Project Title: Single Nucleus Transcriptomics in Chronic TBI
Abstract: Moderate or severe traumatic brain injury (TBI) is a substantial health problem that In addition to often devastating acute effects, can trigger complex chronic pathologies. In a subset of individuals, progressive loss of both the grey and white matter in the brain has been observed following moderate or severe TBI, in some cases persisting many months and years after injury. However, the processes occurring that drive this chronic degeneration are unknown. By examining post-mortem brain tissue from individuals both with and without progressive degeneration after TBI, we aim to perform a detailed examination of the function of cells in the brain.
We will achieve this using single cell RNA sequencing -a technique that permits us to identify the genes that each individual cell is expressing. This will allow us to identify the specific ways in which cells in the brain degenerate over time.

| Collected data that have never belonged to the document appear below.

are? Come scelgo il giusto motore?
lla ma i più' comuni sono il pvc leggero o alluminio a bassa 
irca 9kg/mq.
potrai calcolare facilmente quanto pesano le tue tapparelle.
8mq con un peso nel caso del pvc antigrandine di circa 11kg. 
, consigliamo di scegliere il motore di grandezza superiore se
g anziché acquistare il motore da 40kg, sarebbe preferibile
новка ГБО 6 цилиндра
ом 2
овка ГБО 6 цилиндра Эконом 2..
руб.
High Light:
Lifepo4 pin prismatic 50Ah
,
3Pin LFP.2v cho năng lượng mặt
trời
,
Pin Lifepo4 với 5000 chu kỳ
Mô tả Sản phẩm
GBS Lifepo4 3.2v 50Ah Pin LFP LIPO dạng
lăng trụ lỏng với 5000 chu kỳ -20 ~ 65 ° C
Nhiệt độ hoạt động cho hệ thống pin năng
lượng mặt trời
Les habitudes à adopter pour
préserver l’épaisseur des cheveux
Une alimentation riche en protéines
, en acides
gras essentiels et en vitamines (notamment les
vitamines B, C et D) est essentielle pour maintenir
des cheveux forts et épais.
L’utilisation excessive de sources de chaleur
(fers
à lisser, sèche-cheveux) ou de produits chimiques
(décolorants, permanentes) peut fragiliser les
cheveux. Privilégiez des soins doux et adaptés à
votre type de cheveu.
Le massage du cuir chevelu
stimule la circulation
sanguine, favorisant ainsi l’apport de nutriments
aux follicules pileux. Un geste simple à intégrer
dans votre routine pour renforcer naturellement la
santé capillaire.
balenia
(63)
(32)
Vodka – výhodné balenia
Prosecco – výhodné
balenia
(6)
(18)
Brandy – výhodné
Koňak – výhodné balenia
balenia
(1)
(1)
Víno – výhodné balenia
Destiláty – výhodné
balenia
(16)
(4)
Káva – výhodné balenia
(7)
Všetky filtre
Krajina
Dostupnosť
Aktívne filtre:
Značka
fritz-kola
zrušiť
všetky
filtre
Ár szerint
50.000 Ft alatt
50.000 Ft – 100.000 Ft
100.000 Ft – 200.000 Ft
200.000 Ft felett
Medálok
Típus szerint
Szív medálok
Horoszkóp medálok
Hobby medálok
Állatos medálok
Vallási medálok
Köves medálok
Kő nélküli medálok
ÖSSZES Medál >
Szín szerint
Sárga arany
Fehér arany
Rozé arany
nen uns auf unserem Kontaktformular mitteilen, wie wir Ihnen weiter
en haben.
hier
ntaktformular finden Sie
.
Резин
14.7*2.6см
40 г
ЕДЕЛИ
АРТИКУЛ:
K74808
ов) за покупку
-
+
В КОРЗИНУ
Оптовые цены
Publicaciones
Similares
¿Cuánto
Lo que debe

Understanding these processes may help elucidate potential pathways that can be targeted to prevent progressive degeneration following TBI.
Project Title: TDP-43 proteinopathy in traumatic brain injury related neurodegeneration (TReND)
Abstract: Traumatic brain injury (TBI) is a risk factor for dementia and related degenerative brain diseases. Pathology studies of the brains of people with a history of TBI show a range of abnormalities. Among these, abnormal deposition of a protein known as TDP-43 has been described. However, this abnormal TDP-43 protein can also be found in many other degenerative brain diseases. To date it remains uncertain whether the TDP-43 abnormalities in patients with TBI are unique or are simply a reflection of other, coincident pathologies.
In this study, we will investigate the pattern and distribution of TDP-43 protein deposition in patients with a history of TBI. We will then compare our findings in patients with TBI to the deposition of TDP-43 in normal aging and other degenerative brain diseases. This will give us a picture of the effect of TBI on TDP-43 deposition which might help our understanding of the link between brain injury and dementia.
Project title: Pilot study of the role of spleen tyrosine kinase in pathobiology of repetitive mild TBI
Abstract: We have identified a novel molecular target (Spleen Tyrosine Kinase, Syk) for Alzheimer’s disease, inhibition of which, by the compound Nilvadipine, results in mitigation of amyloid, tau and neuroinflammatory pathology in mouse models of Alzheimer’s disease. Nilvadipine was demonstrated to reduce Alzheimer’s cognitive decline in early stage Alzheimer’s patients in a Phase III trial. We have tested Nilvadipine in our mouse models of repetitive mild TBI and shown reduction in neuroinflammation and tau pathology, as well as improvement in cognitive outcomes. We therefore wish to determine the relevance of our findings to the human TBI patient population by determining if Syk or related Syk signaling molecules can be detected in the brains of TBI patients versus controls.